= Abu Umayya ibn al-Mughira =

Early 7th-century Meccan elder

Abū Umayya ibn Al-Mughīra (ابو ٱمية بن المغيرة), whose original name was Suhayl and whose by-name was Zād ar-Rākib ("the Travellers' Provider") was the chief of Mecca in the early seventh century.

==Family==

He was the son of Mughīrah ibn Abd Allah ibn Umar ibn Makhzūm, hence a member of the Makhzum clan of the Quraysh tribe. Among his brothers were the following.
1. Abu Hudhayfa, old man of Sumayya.
2. Abdullah.
3. Al-As.
4. Azwar.
5. Walīd, father of Khalid ibn al-Walid.
6. Hafs, first husband of Hind bint Utbah.
7. al-Fākih, second husband of Hind bint Utbah.
8. Hishām, father of Amr ibn Hishām.
9. Abu Rabī'ah.

His wives and children included the following.

1. Atika bint Abdul Muttalib, who was from the Hashim clan of the Quraysh and an aunt of Muhammad.
  1. Abdullah
  2. Zuhayr.
  3. Qurayba "the Elder", wife of Zam'a ibn al-Aswad.
  4. Amir
2. Atika bint Amir ibn Rabia, who was from the Firas ibn Ghanam clan of the Kinana tribe.
  1. Umm Salama, a wife of Muhammad.
  2. Hishām,
  3. Mas'ūd
  4. Al-Walid, who was changed to Al-Muhajir by Muhammad.
3. Atika bint Utba ibn Rabia, who was from the Abdshams clan of the Quraysh.
  1. Qurayba "the Younger", a wife of Umar, Abdul-Rahman ibn Abi Bakr and of Muawiyah I successively.

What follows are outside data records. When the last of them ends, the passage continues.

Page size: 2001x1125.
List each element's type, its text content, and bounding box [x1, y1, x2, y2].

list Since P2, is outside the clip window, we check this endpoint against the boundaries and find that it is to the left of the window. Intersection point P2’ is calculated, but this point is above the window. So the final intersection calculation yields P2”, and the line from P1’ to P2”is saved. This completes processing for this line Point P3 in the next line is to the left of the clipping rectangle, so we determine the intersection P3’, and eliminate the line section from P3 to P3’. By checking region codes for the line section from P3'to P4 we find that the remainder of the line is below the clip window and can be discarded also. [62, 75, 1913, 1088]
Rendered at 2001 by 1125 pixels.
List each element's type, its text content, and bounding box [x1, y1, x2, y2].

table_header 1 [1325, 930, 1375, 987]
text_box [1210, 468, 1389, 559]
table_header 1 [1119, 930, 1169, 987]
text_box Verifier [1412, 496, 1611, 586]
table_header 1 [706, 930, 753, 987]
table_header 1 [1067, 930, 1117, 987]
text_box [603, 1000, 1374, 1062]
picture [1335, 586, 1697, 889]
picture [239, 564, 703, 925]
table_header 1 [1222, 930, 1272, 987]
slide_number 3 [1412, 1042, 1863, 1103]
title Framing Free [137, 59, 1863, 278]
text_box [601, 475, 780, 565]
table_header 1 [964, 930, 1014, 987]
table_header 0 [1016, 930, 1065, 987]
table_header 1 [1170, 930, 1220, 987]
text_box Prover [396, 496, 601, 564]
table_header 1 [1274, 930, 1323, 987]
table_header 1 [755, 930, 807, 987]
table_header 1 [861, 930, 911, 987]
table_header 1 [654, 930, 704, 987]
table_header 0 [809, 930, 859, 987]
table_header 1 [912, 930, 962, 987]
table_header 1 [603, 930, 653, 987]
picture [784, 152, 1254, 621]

He was a wealthy merchant. He was known as Zad ar-Rakib because on all his journeys he paid the expenses of every person in the company.

==Rebuilding of the Kaaba==

Abu Umayya was the chief of Mecca at the time when the Kaaba was rebuilt in 605. All the clans of Quraysh shared this task, with the Makhzum clan working on the section between the Black Stone and the southern corner.

Controversy arose over who should have the honour of replacing the Black Stone. The dispute became so severe that for four or five days, all work on the rebuilding ceased. Abu Umayya played a key role in settling the dispute by suggesting that the next man to enter the gate should be appointed umpire. The Quraysh agreed to this. As it happened, the next man to walk in was the future prophet Muhammad. The Quraysh were pleased, saying, "This is the Trustworthy One. We are satisfied. This is Muhammad." He settled the dispute by placing the Black Stone on a cloak. Representatives from each clan took one corner, and they lifted the cloak together. Muhammad then placed the stone with his own hand.